▸ JOB
Starting at the top of the listing, extract every line up to and including the one with "REVIEWS (0)". Pictures stay out of the copy.

▸ SOURCE RECORDS
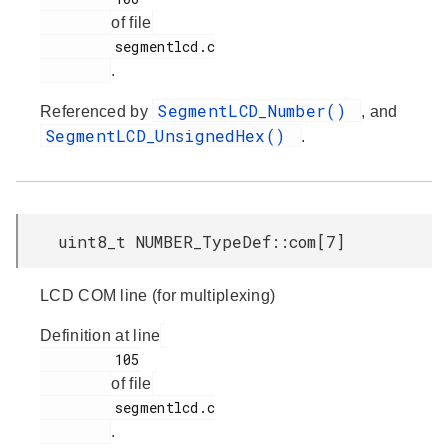
of file
         segmentlcd.c

.
SegmentLCD_Number()
Referenced by
, and
SegmentLCD_UnsignedHex()
.
uint8_t NUMBER_TypeDef::com[7]
LCD COM line (for multiplexing)
Definition at line
         105

of file
         segmentlcd.c

.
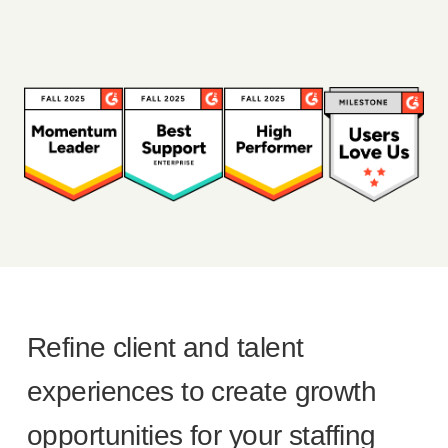
Refine client and talent
experiences to create growth
opportunities for your staffing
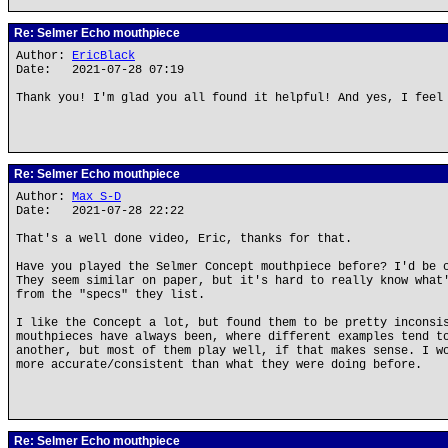
Re: Selmer Echo mouthpiece
Author:
EricBlack
Date: 2021-07-28 07:19
Thank you! I'm glad you all found it helpful! And yes, I feel
Re: Selmer Echo mouthpiece
Author:
Max S-D
Date: 2021-07-28 22:22
That's a well done video, Eric, thanks for that.
Have you played the Selmer Concept mouthpiece before? I'd be 
They seem similar on paper, but it's hard to really know what
from the "specs" they list.
I like the Concept a lot, but found them to be pretty inconsi
mouthpieces have always been, where different examples tend t
another, but most of them play well, if that makes sense. I w
more accurate/consistent than what they were doing before.
Re: Selmer Echo mouthpiece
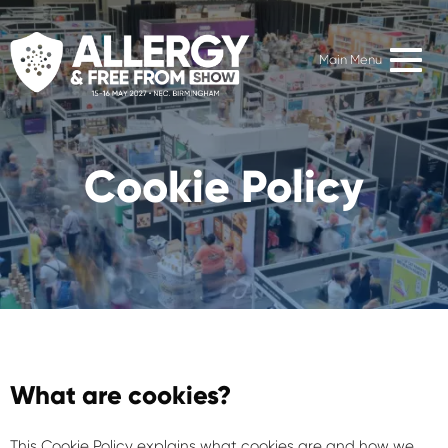
Main Menu
Cookie Policy
What are cookies?
This Cookie Policy explains what cookies are and how we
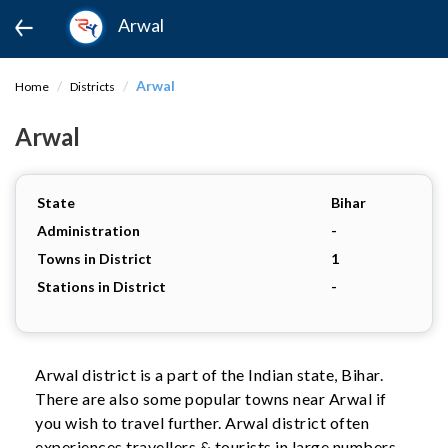
Arwal
Arwal
Home
Districts
Arwal
State
Bihar
Administration
-
Towns in District
1
Stations in District
-
Arwal district is a part of the Indian state, Bihar.
There are also some popular towns near Arwal if
you wish to travel further. Arwal district often
experiences travellers & tourists in large numbers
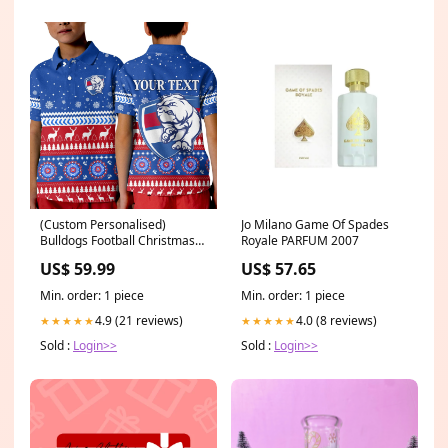
(Custom Personalised)
Jo Milano Game Of Spades
Bulldogs Football Christmas
Royale PARFUM 2007
Polo Shirt KID Western
US$ 59.99
US$ 57.65
Bulldogs LT13 parramatta
eels special - rugby team
Min. order: 1 piece
Min. order: 1 piece
4.9 (21 reviews)
4.0 (8 reviews)
★★★★★
★★★★★
Sold :
Login>>
Sold :
Login>>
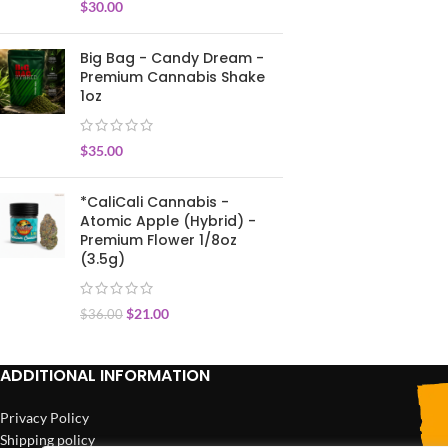
$
30.00
Big Bag - Candy Dream -
Premium Cannabis Shake
1oz
$
35.00
*CaliCali Cannabis -
Atomic Apple (Hybrid) -
Premium Flower 1/8oz
(3.5g)
$
21.00
$
36.00
ADDITIONAL INFORMATION
Privacy Policy
Shipping policy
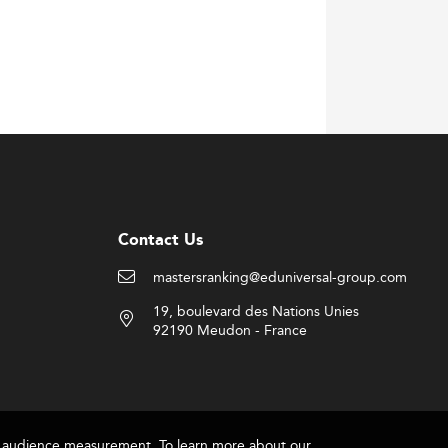
Contact Us
mastersranking@eduniversal-group.com
19, boulevard des Nations Unies
92190 Meudon - France
for audience measurement. To learn more about our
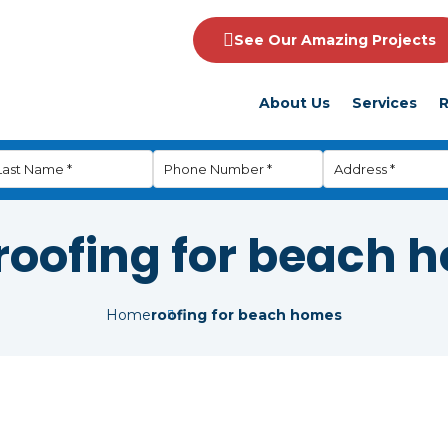
See Our Amazing Projects
About Us
Services
R
roofing for beach 
Home
roofing for beach homes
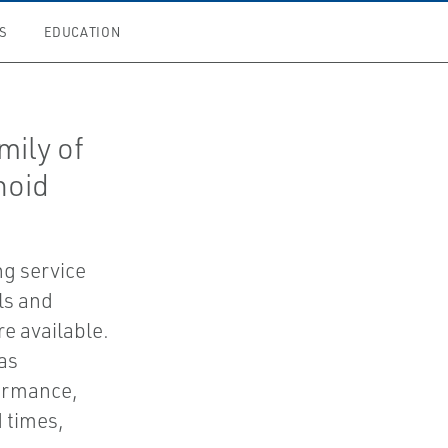
S
EDUCATION
mily of
noid
ng service
ls and
e available.
as
ormance,
 times,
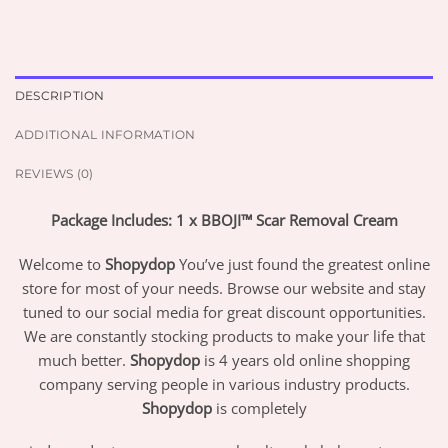
DESCRIPTION
ADDITIONAL INFORMATION
REVIEWS (0)
Package Includes: 1 x BBOJI™ Scar Removal Cream
Welcome to
Shopydop
You’ve just found the greatest online
store for most of your needs. Browse our website and stay
tuned to our social media for great discount opportunities.
We are constantly stocking products to make your life that
much better.
Shopydop
is 4 years old online shopping
company serving people in various industry products.
Shopydop
is completely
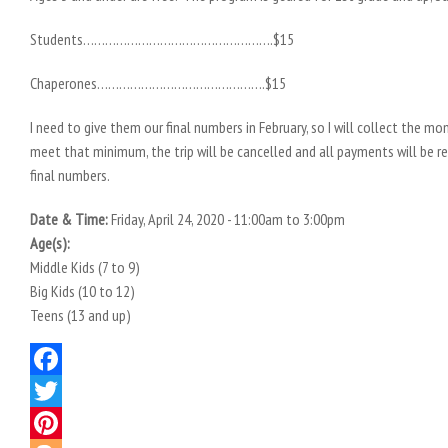
Students…………………………………………….$15
Chaperones……………………………………….$15
I need to give them our final numbers in February, so I will collect the m
meet that minimum, the trip will be cancelled and all payments will be r
final numbers.
Date & Time:
Friday, April 24, 2020 -
11:00am
to
3:00pm
Age(s):
Middle Kids (7 to 9)
Big Kids (10 to 12)
Teens (13 and up)
Facebook
Twitter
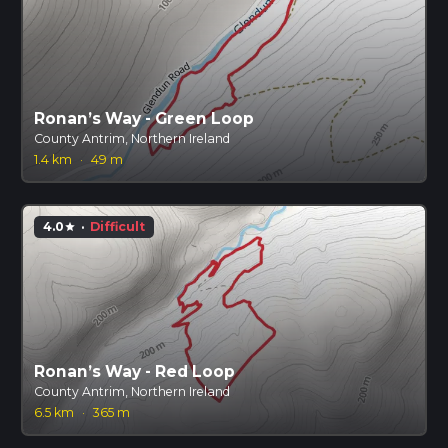
Ronan’s Way - Green Loop
County Antrim, Northern Ireland
1.4 km
·
49 m
4.0
·
Difficult
star
Ronan’s Way - Red Loop
County Antrim, Northern Ireland
6.5 km
·
365 m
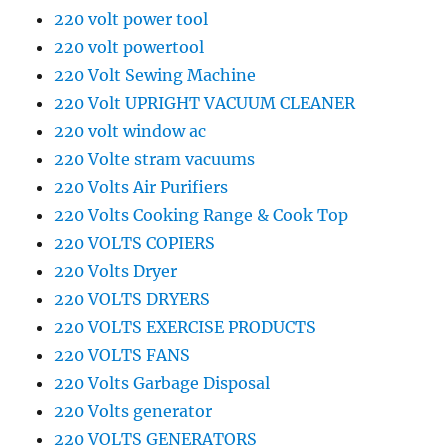
220 volt power tool
220 volt powertool
220 Volt Sewing Machine
220 Volt UPRIGHT VACUUM CLEANER
220 volt window ac
220 Volte stram vacuums
220 Volts Air Purifiers
220 Volts Cooking Range & Cook Top
220 VOLTS COPIERS
220 Volts Dryer
220 VOLTS DRYERS
220 VOLTS EXERCISE PRODUCTS
220 VOLTS FANS
220 Volts Garbage Disposal
220 Volts generator
220 VOLTS GENERATORS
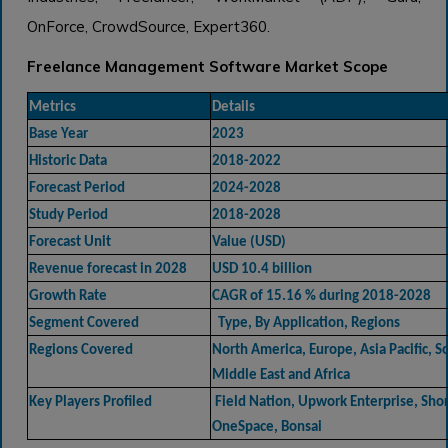
OnForce, CrowdSource, Expert360.
Freelance Management Software Market Scope
Metrics
Details
Base Year
2023
Historic Data
2018-2022
Forecast Period
2024-2028
Study Period
2018-2028
Forecast Unit
Value (USD)
Revenue forecast in 2028
USD 10.4 billion
Growth Rate
CAGR of 15.16 % during 2018-2028
Segment Covered
Type, By Application, Regions
Regions Covered
North America, Europe, Asia Pacific, 
Middle East and Africa
Key Players Profiled
Field Nation, Upwork Enterprise, Short
OneSpace, Bonsai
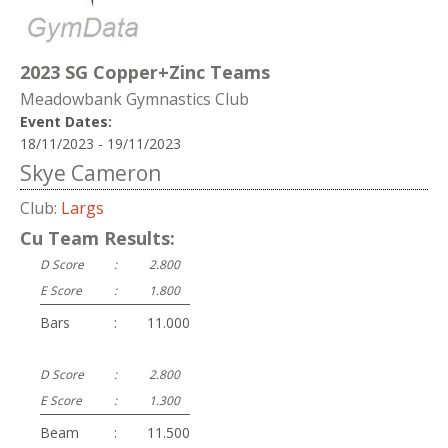
2023 SG Copper+Zinc Teams
Meadowbank Gymnastics Club
Event Dates:
18/11/2023 - 19/11/2023
Skye Cameron
Club:
Largs
Cu Team Results:
D Score
:
2.800
E Score
:
1.800
Bars
:
11.000
D Score
:
2.800
E Score
:
1.300
Beam
:
11.500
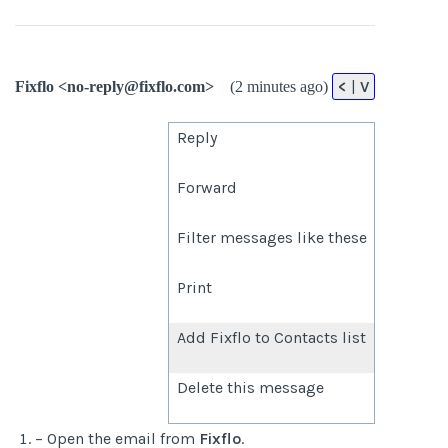
<
|
V
Fixflo <no-reply@fixflo.com>
(2 minutes ago)
Reply
Forward
Filter messages like these
Print
Add Fixflo to Contacts list
Delete this message
– Open the email from
Fixflo
.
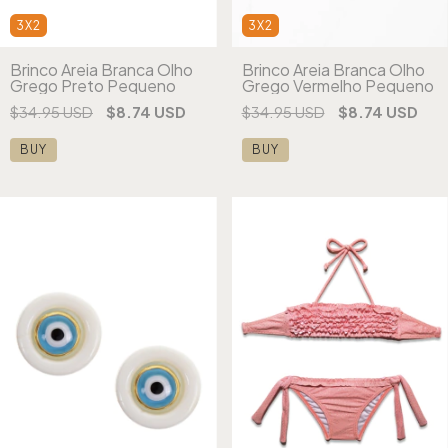
3X2
3X2
Brinco Areia Branca Olho
Brinco Areia Branca Olho
Grego Preto Pequeno
Grego Vermelho Pequeno
$34.95 USD
$8.74 USD
$34.95 USD
$8.74 USD
BUY
BUY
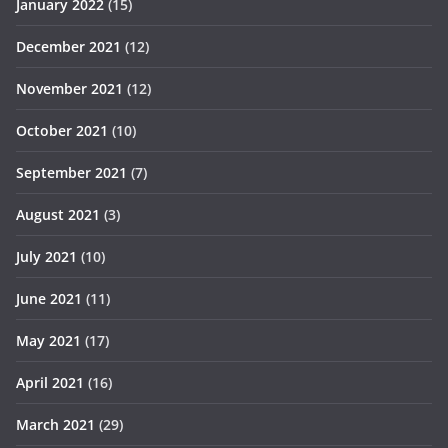
January 2022
(15)
December 2021
(12)
November 2021
(12)
October 2021
(10)
September 2021
(7)
August 2021
(3)
July 2021
(10)
June 2021
(11)
May 2021
(17)
April 2021
(16)
March 2021
(29)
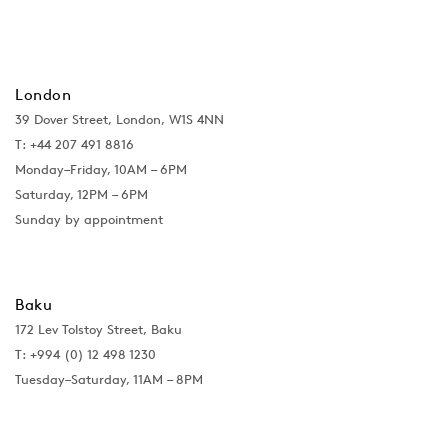
London
39 Dover Street, London, W1S 4NN
T: +44 207 491 8816
Monday–Friday, 10AM – 6PM
Saturday, 12PM – 6PM
Sunday by appointment
Baku
172 Lev Tolstoy Street, Baku
T:
+994 (0) 12 498 1230
Tuesday–Saturday, 11AM – 8PM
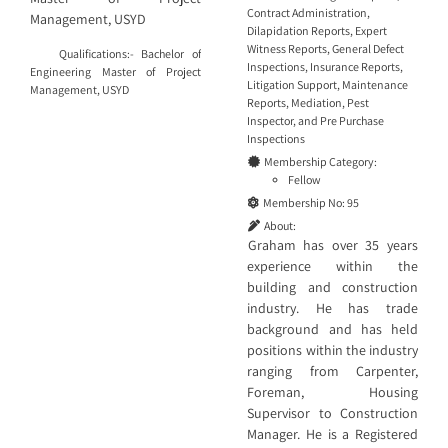
Contract Administration
,
Management, USYD
Dilapidation Reports
,
Expert
Witness Reports
,
General Defect
Qualifications:- Bachelor of
Inspections
,
Insurance Reports
,
Engineering Master of Project
Litigation Support
,
Maintenance
Management, USYD
Reports
,
Mediation
,
Pest
Inspector
, and
Pre Purchase
Inspections
Membership Category:
Fellow
Membership No:
95
About:
Graham has over 35 years
experience within the
building and construction
industry. He has trade
background and has held
positions within the industry
ranging from Carpenter,
Foreman, Housing
Supervisor to Construction
Manager. He is a Registered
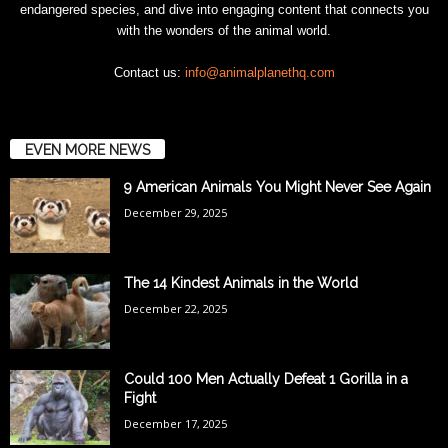
endangered species, and dive into engaging content that connects you
with the wonders of the animal world.
Contact us:
info@animalplanethq.com
EVEN MORE NEWS
9 American Animals You Might Never See Again
December 29, 2025
The 14 Kindest Animals in the World
December 22, 2025
Could 100 Men Actually Defeat 1 Gorilla in a
Fight
December 17, 2025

▸ FINISHED TASK
of file
         segmentlcd.c

.
SegmentLCD_Number()
Referenced by
, and
SegmentLCD_UnsignedHex()
.
uint8_t NUMBER_TypeDef::com[7]
LCD COM line (for multiplexing)
Definition at line
         105

of file
         segmentlcd.c

.
Refine client and talent
experiences to create growth
opportunities for your staffing
Re: Selmer Echo mouthpiece
Author:
EricBlack
Date: 2021-07-28 07:19
Thank you! I'm glad you all found it helpful! And yes, I feel
Re: Selmer Echo mouthpiece
Author:
Max S-D
Date: 2021-07-28 22:22
That's a well done video, Eric, thanks for that.
Have you played the Selmer Concept mouthpiece before? I'd be 
They seem similar on paper, but it's hard to really know what
from the "specs" they list.
I like the Concept a lot, but found them to be pretty inconsi
mouthpieces have always been, where different examples tend t
another, but most of them play well, if that makes sense. I w
more accurate/consistent than what they were doing before.
Re: Selmer Echo mouthpiece
Main Menu
Cookie Policy
What are cookies?
This Cookie Policy explains what cookies are and how we
Arwal
Arwal
Home
Districts
Arwal
State
Bihar
Administration
-
Towns in District
1
Stations in District
-
Arwal district is a part of the Indian state, Bihar.
There are also some popular towns near Arwal if
you wish to travel further. Arwal district often
experiences travellers & tourists in large numbers
(Custom Personalised)
Jo Milano Game Of Spades
Bulldogs Football Christmas
Royale PARFUM 2007
Polo Shirt KID Western
US$ 59.99
US$ 57.65
Bulldogs LT13 parramatta
eels special - rugby team
Min. order: 1 piece
Min. order: 1 piece
4.9 (21 reviews)
4.0 (8 reviews)
★★★★★
★★★★★
Sold :
Login>>
Sold :
Login>>
$
30.00
Big Bag - Candy Dream -
Premium Cannabis Shake
1oz
$
35.00
*CaliCali Cannabis -
Atomic Apple (Hybrid) -
Premium Flower 1/8oz
(3.5g)
$
21.00
$
36.00
ADDITIONAL INFORMATION
Privacy Policy
Shipping policy
Contact Us
mastersranking@eduniversal-group.com
19, boulevard des Nations Unies
92190 Meudon - France
for audience measurement. To learn more about our
See Our Amazing Projects
About Us
Services
R
roofing for beach 
Home
roofing for beach homes
S
EDUCATION
mily of
noid
ng service
ls and
e available.
as
ormance,
 times,
DESCRIPTION
ADDITIONAL INFORMATION
REVIEWS (0)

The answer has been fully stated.